------ Information shown ------

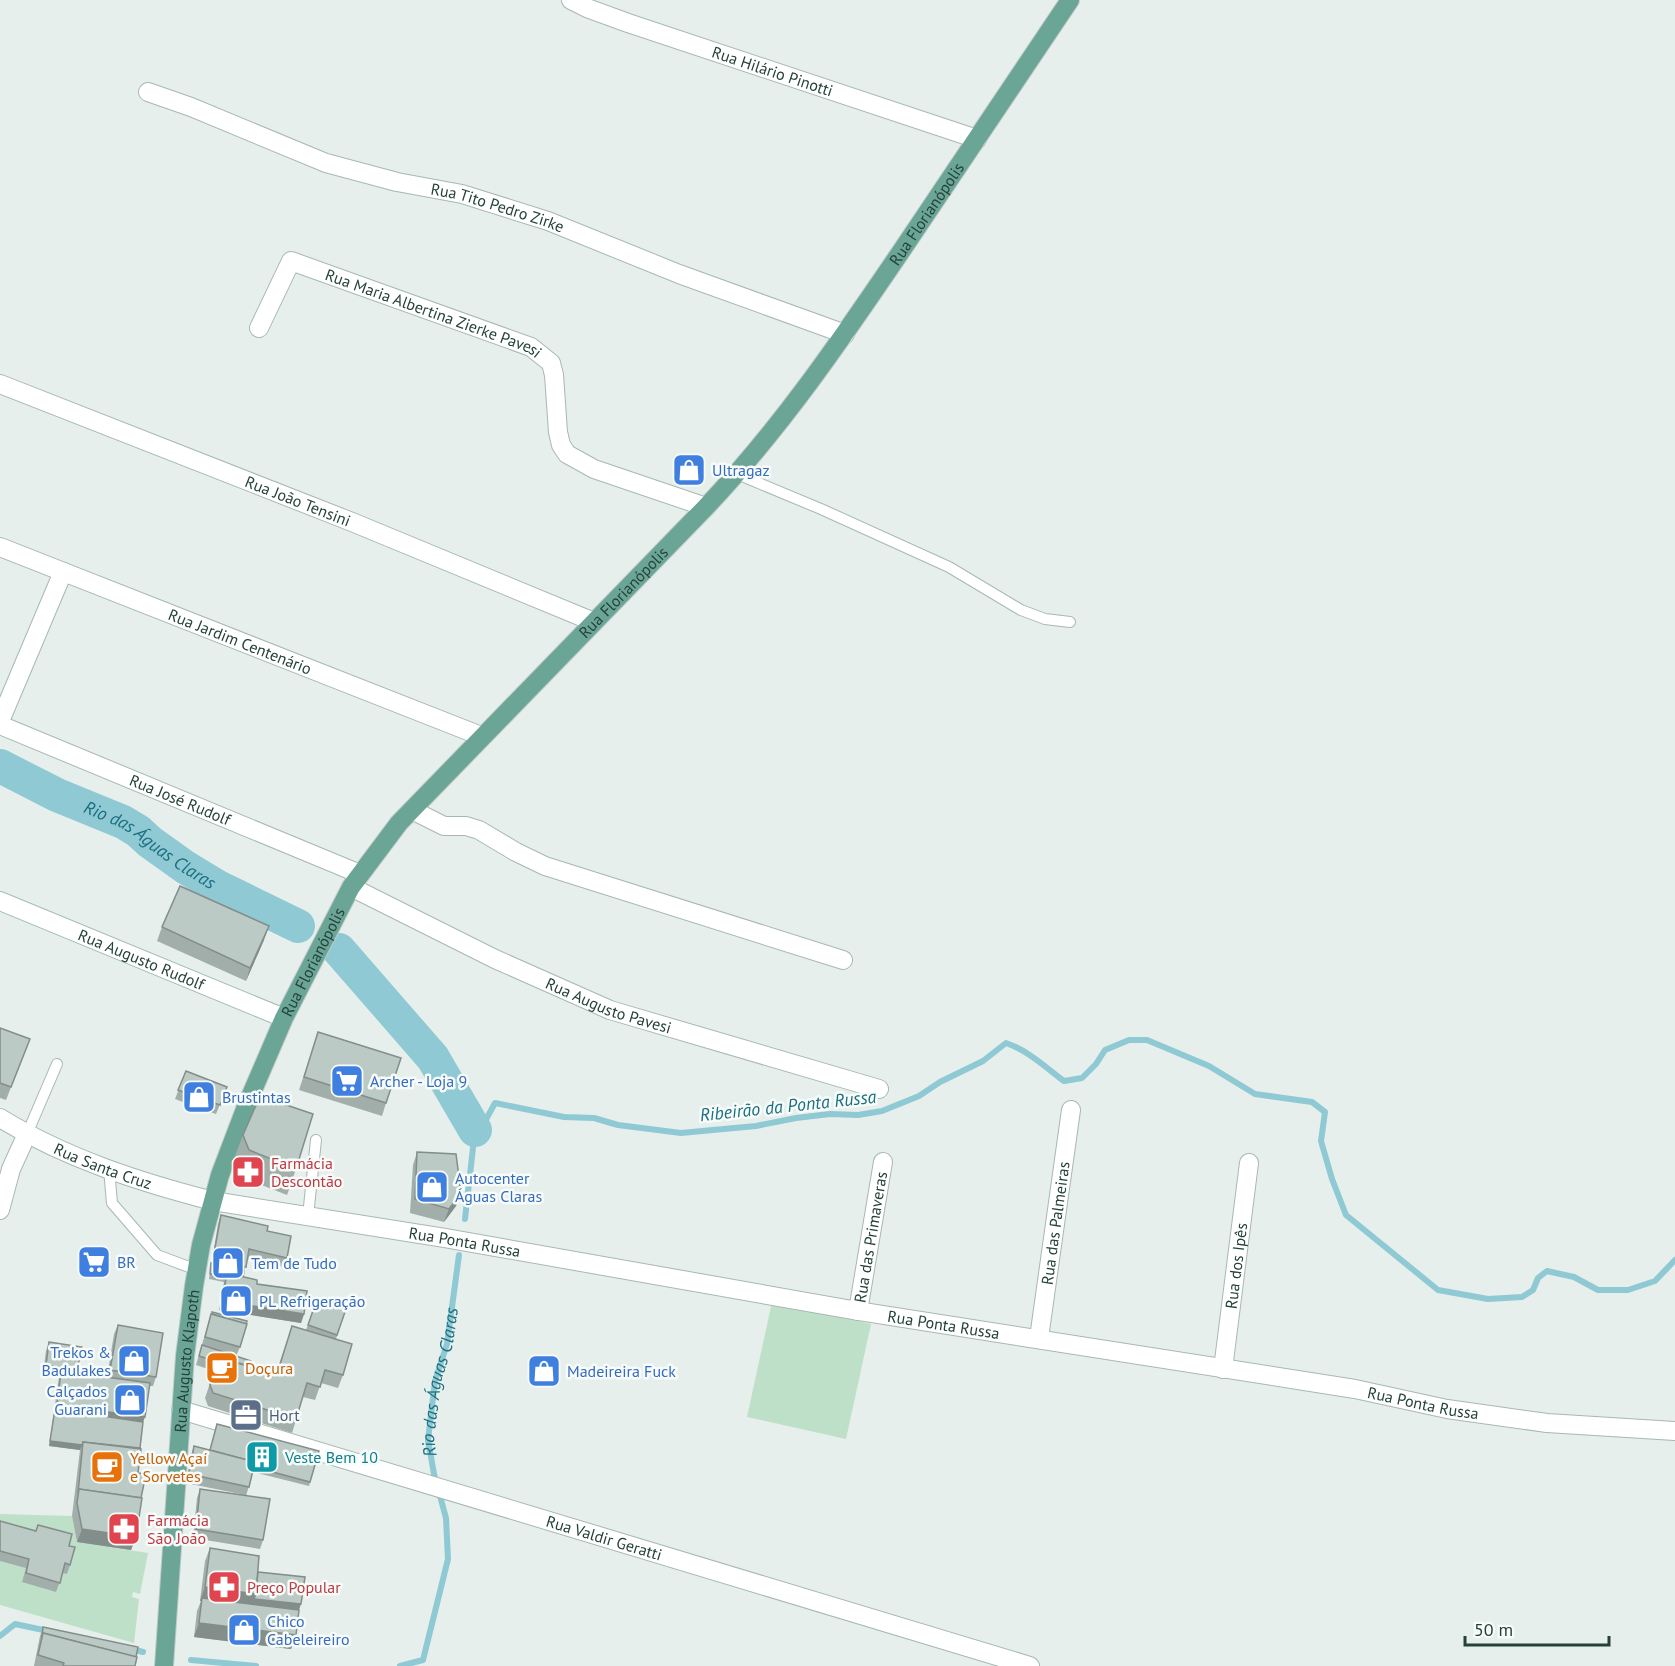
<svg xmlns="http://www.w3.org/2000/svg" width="1675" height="1666" font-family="'PT Sans',sans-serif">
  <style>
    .green { fill: #bfe0c8 }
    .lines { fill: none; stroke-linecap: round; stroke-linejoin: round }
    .stream { stroke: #8ec9d4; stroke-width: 6 }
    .river { stroke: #8ec9d4; stroke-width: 34 }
    .service-casing { stroke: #a8b8b2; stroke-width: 12 }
    .minor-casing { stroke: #a8b8b2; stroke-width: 20 }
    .tertiary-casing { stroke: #a8b8b2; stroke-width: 20 }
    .secondary-casing { stroke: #a4bbb3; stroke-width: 20 }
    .primary-casing { stroke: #c2cac8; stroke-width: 20 }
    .service { stroke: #fff; stroke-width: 10 }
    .minor { stroke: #fff; stroke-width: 18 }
    .tertiary { stroke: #fff; stroke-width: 18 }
    .secondary { stroke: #fff; stroke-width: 18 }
    .primary { stroke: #6aa596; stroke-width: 18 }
    .wall { fill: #a1aea9 }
    .shaded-wall { fill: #838d89 }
    .building { fill: #bbcac4; stroke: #838d89; stroke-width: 1.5 }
    .labels { text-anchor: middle; stroke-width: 5; stroke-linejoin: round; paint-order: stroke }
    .street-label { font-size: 16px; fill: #24423a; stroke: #f7fbf9 }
    .shop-label { font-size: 16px; fill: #366cbe; stroke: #f7fbf9; text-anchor: start }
    .health-label { font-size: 16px; fill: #be3a42; stroke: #f7fbf9; text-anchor: start }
    .food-label { font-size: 16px; fill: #c56008; stroke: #f7fbf9; text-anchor: start }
    .service-label { font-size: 16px; fill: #4e5e75; stroke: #f7fbf9; text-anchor: start }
    .culture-label { font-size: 16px; fill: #0d838f; stroke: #f7fbf9; text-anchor: start }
    .water-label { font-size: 18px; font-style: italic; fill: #1c6f80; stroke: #f7fbf9 }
  </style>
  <rect width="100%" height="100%" fill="#e6efeb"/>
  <g class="green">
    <polygon points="772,1302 871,1324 846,1439 747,1417"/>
    <polygon points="0,1514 72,1516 77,1542 148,1553 140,1594 133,1592 132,1597 139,1599 134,1643 0,1605"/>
  </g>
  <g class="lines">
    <g class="stream">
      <path d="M465,1219l10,-89 9,-7 11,-20 69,14 30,1 24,7 63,8 75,-7 40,-8 34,-4 28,1 24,-4 37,-15 21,-14 43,-21 23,-18c23,8 39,24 58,38l18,-3 14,-14 9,-14 24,-10h18l62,26 46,28 57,8 13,10 -4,29 11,38 14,36 92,75 50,9 34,-2 11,-7 5,-12 9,-7 27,6 24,13h30l27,-9 20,-21"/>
      <polyline points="0,1636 15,1624 48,1631"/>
      <polyline points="132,1649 143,1652"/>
      <polyline points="191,1660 256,1666"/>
      <path id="s1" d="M400,1666l23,-6 25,-101 -2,-41 -12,-44 -6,-34 7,-59 12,-37 12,-89"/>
    </g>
    <g class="river">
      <path id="s2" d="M0,766l57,29 66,27 15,9 12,11 35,25 33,20 80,39"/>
      <polyline points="339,950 433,1058 475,1130"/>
    </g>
    <g class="service-casing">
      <g id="service">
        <polyline points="737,474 821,509 949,567 1021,610 1045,619 1070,622"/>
        <polyline points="27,1134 57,1064"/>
        <polyline points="109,1169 112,1203 157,1255 197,1270"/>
        <polyline points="308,1216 316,1140"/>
      </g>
    </g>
    <g class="minor-casing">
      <g id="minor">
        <path id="s3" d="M571,0l16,8 41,15 349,116"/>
        <path id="s4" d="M148,92l43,15 135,56 71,19 65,12 86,27 131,53 166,60"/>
        <path id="s5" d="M259,328l32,-67 240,86 20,16 3,12 4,57 3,13 6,9 27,15 112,38"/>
        <path id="s6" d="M0,384l352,138 242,100"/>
        <path id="s7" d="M0,547l481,189"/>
        <polyline points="0,721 63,572"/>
        <path id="s8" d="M0,725l360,149"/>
        <polyline points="412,810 444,826 466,826 479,830 516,852 545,866 843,960"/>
        <path id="s9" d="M351,887l144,72 115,51 269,79"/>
        <polyline points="0,1210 11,1169 27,1134"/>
        <path id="s10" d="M858,1311l25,-149"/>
        <path id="s11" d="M1039,1338l32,-228"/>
        <path id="s12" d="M1223,1369l26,-206"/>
        <path id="s13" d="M181,1410l849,256"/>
      </g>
    </g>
    <g class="tertiary-casing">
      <g id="tertiary">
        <path id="s14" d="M213,1201l232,37 413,73 497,78 92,20 100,14 128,8"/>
      </g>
    </g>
    <g class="secondary-casing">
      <g id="secondary">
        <path id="s15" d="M0,901l284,117"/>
        <path id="s16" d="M0,1118c65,40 139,64 213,83"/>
      </g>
    </g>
    <g class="primary-casing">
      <g id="primary">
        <path id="s17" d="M164,1666l21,-310 9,-70 7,-41 19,-70 27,-71 37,-86 67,-131 48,-64 307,-316c75,-79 135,-167 196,-257 56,-83 112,-166 168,-250"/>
      </g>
    </g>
    <use href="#service" class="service"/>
    <use href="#minor" class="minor"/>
    <use href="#tertiary" class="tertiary"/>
    <use href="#secondary" class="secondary"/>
    <use href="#primary" class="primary"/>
  </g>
  <g class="wall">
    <polygon points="162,927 264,940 246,981 157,941"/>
    <polygon points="0,1028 30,1039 6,1100 0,1098"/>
    <polygon points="318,1032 386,1103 382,1116 299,1090"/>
    <polygon points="186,1071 227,1087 216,1114 175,1099"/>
    <polygon points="243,1135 296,1169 287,1195 239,1176 233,1161"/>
    <polygon points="417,1152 461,1193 456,1206 444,1222 410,1213 413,1165"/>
    <polygon points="221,1215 267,1231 287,1258 284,1267 247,1259 243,1277 257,1284 304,1314 301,1323 219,1310 224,1282 209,1279 218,1224"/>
    <polygon points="317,1299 346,1309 336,1339 343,1375 338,1388 321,1383 315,1400 303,1397 292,1433 208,1406 205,1398 214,1371 196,1365 211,1314 240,1347 236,1356 250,1366 276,1374 292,1326 306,1330"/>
    <polygon points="118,1325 156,1377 153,1386 149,1386 145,1417 143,1422 138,1473 141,1498 136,1537 131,1550 77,1542 72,1516 80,1450 49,1446 59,1377 43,1374 46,1351 49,1342 77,1370 76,1373 107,1377 114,1334"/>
    <polygon points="194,1446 310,1482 309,1486 253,1472 246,1496 263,1540 260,1549 193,1538 197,1498 200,1489 245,1495 186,1483 191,1455"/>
    <polygon points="0,1521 69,1546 70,1565 67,1574 63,1573 56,1592 22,1582 26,1568 0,1561"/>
    <polygon points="210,1548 258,1572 299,1611 291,1649 194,1637 197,1611 201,1601 200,1601 205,1561"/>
    <polygon points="43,1627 135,1666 34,1666 40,1636"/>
  </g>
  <g class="shaded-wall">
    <polygon points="269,926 264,940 246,981 250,968"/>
    <polygon points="461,1193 456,1206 444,1222 449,1209"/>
    <polygon points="222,1301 304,1314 301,1323 219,1310"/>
    <polygon points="57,1405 145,1417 141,1426 55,1409 53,1414"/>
    <polygon points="50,1441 82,1445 80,1450 49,1446"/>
    <polygon points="82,1529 136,1537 131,1550 77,1542"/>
    <polygon points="205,1587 256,1594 301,1604 298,1613 202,1598 201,1601 200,1601"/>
    <polygon points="199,1623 296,1635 291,1649 194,1637"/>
  </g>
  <g class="building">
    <polygon points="180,886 269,926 250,968 162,927"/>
    <polygon points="0,1028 30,1039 11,1087 0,1083"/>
    <polygon points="318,1032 401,1058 386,1103 304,1077"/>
    <polygon points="186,1071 227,1087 220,1105 178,1090"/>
    <polygon points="260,1096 313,1114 296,1169 249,1150 243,1135"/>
    <polygon points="417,1152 456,1154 461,1193 449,1209 415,1199"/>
    <polygon points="221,1215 268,1226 267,1231 291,1236 287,1258 249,1249 246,1267 213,1259"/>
    <polygon points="211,1263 244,1271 243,1277 227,1273 225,1277 210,1274"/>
    <polygon points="227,1273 257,1280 257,1284 307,1291 304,1314 222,1301"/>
    <polygon points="317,1299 346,1309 337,1335 308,1325"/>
    <polygon points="212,1312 247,1321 246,1324 212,1314"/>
    <polygon points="211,1314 247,1324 240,1347 205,1337"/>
    <polygon points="118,1325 163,1333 156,1377 110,1370"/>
    <polygon points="292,1326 352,1344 343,1375 325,1370 320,1387 307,1383 296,1419 213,1393 210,1385 219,1358 277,1374"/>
    <polygon points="49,1342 82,1347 77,1370 46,1365"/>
    <polygon points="202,1345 251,1361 250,1366 219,1358 218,1362 199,1356"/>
    <polygon points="61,1371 150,1383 145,1417 57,1405"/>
    <polygon points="55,1409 143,1422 140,1448 83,1442 82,1445 50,1441"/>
    <polygon points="217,1424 319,1451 310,1482 254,1467 255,1462 210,1450"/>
    <polygon points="83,1442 141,1449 138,1473 146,1474 141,1498 79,1489 78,1493"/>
    <polygon points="194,1446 255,1462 249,1487 189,1474"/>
    <polygon points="79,1489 142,1498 136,1537 82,1529 77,1503"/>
    <polygon points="200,1489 270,1499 263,1540 196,1529"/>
    <polygon points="0,1521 36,1531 38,1525 72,1534 69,1546 75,1547 70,1565 65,1563 60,1583 26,1573 29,1559 0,1551"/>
    <polygon points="210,1548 259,1556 256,1594 205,1587"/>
    <polygon points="258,1572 305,1577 301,1604 254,1599 256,1594"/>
    <polygon points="202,1598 299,1610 296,1635 199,1623"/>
    <polygon points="43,1627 138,1647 136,1657 43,1633 42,1638"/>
    <polygon points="43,1633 137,1657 135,1666 63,1666 64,1663 38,1655"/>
  </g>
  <defs>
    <g id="shop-square" transform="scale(1.725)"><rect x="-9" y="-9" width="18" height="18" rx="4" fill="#3f7fe0" stroke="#f7fbf9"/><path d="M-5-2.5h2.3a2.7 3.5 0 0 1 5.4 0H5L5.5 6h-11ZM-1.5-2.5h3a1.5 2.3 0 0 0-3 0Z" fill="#fff"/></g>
    <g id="supermarket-square" transform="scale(1.725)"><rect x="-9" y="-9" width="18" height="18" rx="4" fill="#3f7fe0" stroke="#f7fbf9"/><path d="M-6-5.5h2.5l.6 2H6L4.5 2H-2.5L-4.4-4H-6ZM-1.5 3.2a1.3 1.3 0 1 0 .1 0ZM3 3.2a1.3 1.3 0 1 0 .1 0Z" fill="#fff"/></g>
    <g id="pharmacy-square" transform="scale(1.725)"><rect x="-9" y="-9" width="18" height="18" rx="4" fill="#e0444e" stroke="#f7fbf9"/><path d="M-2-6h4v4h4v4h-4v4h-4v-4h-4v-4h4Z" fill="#fff"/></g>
    <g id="cafe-square" transform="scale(1.725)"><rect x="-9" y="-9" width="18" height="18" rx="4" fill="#e8710a" stroke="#f7fbf9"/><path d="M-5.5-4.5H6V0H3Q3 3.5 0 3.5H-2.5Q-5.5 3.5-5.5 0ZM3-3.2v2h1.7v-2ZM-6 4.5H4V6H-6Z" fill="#fff"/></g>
    <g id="office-square" transform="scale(1.725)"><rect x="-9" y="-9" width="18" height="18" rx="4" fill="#5c6f8a" stroke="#f7fbf9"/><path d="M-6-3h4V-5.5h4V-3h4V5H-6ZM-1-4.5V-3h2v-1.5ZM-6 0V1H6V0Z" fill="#fff"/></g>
    <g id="building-square" transform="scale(1.725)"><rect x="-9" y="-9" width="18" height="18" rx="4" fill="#0f9aa8" stroke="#f7fbf9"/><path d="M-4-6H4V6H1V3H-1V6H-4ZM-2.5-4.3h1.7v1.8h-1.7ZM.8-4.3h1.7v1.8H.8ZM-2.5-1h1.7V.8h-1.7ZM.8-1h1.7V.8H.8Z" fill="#fff"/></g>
  </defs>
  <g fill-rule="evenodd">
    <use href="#shop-square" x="689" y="470"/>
    <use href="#supermarket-square" x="347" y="1081"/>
    <use href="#shop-square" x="199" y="1097"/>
    <use href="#pharmacy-square" x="248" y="1172"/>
    <use href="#shop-square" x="432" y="1187"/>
    <use href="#supermarket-square" x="94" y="1262"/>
    <use href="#shop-square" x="228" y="1263"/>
    <use href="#shop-square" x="236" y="1301"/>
    <use href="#shop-square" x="134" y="1361"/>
    <use href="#cafe-square" x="222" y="1368"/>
    <use href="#shop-square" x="544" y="1371"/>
    <use href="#shop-square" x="130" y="1400"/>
    <use href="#office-square" x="246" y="1415"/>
    <use href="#building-square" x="262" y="1457"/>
    <use href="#cafe-square" x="107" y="1467"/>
    <use href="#pharmacy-square" x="124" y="1529"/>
    <use href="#pharmacy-square" x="224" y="1587"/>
    <use href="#shop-square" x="244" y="1630"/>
  </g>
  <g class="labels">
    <g class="street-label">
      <text dy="6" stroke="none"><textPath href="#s3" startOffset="214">Rua Hilário Pinotti</textPath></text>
      <text dy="6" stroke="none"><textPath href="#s4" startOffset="369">Rua Tito Pedro Zirke</textPath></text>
      <text dy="6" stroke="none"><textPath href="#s17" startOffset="1700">Rua Florianópolis</textPath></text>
      <text dy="6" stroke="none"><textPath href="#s5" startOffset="226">Rua Maria Albertina Zierke Pavesi</textPath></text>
      <text dy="6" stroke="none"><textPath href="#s6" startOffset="320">Rua João Tensini</textPath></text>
      <text dy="6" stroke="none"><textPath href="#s17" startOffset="1214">Rua Florianópolis</textPath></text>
      <text dy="6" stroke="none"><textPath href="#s7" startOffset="258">Rua Jardim Centenário</textPath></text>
      <text dy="6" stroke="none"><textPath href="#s8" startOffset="195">Rua José Rudolf</textPath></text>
      <text dy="6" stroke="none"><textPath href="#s15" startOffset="153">Rua Augusto Rudolf</textPath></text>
      <text dy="6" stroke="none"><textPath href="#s17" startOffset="728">Rua Florianópolis</textPath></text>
      <text dy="6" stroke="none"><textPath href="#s9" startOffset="284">Rua Augusto Pavesi</textPath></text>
      <text dy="6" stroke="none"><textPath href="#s16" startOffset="114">Rua Santa Cruz</textPath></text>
      <text dy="6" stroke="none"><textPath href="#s11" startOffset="116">Rua das Palmeiras</textPath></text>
      <text dy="6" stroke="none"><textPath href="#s10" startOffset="75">Rua das Primaveras</textPath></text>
      <text dy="6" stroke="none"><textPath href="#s14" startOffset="255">Rua Ponta Russa</textPath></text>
      <text dy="6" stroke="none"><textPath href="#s12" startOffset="104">Rua dos Ipês</textPath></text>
      <text dy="6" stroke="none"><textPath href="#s14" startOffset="741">Rua Ponta Russa</textPath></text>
      <text dy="6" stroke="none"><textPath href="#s17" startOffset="306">Rua Augusto Klapoth</textPath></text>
      <text dy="6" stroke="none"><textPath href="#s14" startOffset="1227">Rua Ponta Russa</textPath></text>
      <text dy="6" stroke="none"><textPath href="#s13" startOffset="442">Rua Valdir Geratti</textPath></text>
    </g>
    <g class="shop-label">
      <text x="712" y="476">Ultragaz</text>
      <text x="370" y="1087">Archer - Loja 9</text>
      <text x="222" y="1103">Brustintas</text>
      <text x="455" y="1184">Autocenter<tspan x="455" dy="18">Águas Claras</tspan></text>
      <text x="117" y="1268">BR</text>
      <text x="251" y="1269">Tem de Tudo</text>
      <text x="259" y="1307">PL Refrigeração</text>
      <text x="111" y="1358" text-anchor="end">Trekos &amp;<tspan x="111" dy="18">Badulakes</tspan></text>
      <text x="567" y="1377">Madeireira Fuck</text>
      <text x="107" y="1397" text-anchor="end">Calçados<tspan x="107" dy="18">Guarani</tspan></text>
      <text x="267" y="1627">Chico<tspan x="267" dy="18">Cabeleireiro</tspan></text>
    </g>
    <g class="health-label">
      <text x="271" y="1169">Farmácia<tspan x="271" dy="18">Descontão</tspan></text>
      <text x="147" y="1526">Farmácia<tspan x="147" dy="18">São João</tspan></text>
      <text x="247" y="1593">Preço Popular</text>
    </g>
    <g class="food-label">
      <text x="245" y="1374">Doçura</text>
      <text x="130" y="1464">Yellow Açaí<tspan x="130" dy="18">e Sorvetes</tspan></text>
    </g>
    <g class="service-label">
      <text x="269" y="1421">Hort</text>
    </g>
    <g class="culture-label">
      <text x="285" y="1463">Veste Bem 10</text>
    </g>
    <g class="water-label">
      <text dy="6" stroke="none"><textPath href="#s2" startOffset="170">Rio das Águas Claras</textPath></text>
      <text transform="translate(788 1106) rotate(-6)" y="6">Ribeirão da Ponta Russa</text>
      <text dy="6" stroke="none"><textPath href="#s1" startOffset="308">Rio das Águas Claras</textPath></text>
    </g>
  </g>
  <path d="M1465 1636v9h144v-9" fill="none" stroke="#24423a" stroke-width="3"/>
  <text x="1474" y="1636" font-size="18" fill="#24423a" stroke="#f7fbf9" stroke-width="4.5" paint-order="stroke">50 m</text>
</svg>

------

Work task: The required output is every line above from the one with "#fff; stroke-width: 10" down to the one with "middle; stroke-width: 5;", restated word for word, ends included.

Solved problem:
    .service { stroke: #fff; stroke-width: 10 }
    .minor { stroke: #fff; stroke-width: 18 }
    .tertiary { stroke: #fff; stroke-width: 18 }
    .secondary { stroke: #fff; stroke-width: 18 }
    .primary { stroke: #6aa596; stroke-width: 18 }
    .wall { fill: #a1aea9 }
    .shaded-wall { fill: #838d89 }
    .building { fill: #bbcac4; stroke: #838d89; stroke-width: 1.5 }
    .labels { text-anchor: middle; stroke-width: 5; stroke-linejoin: round; paint-order: stroke }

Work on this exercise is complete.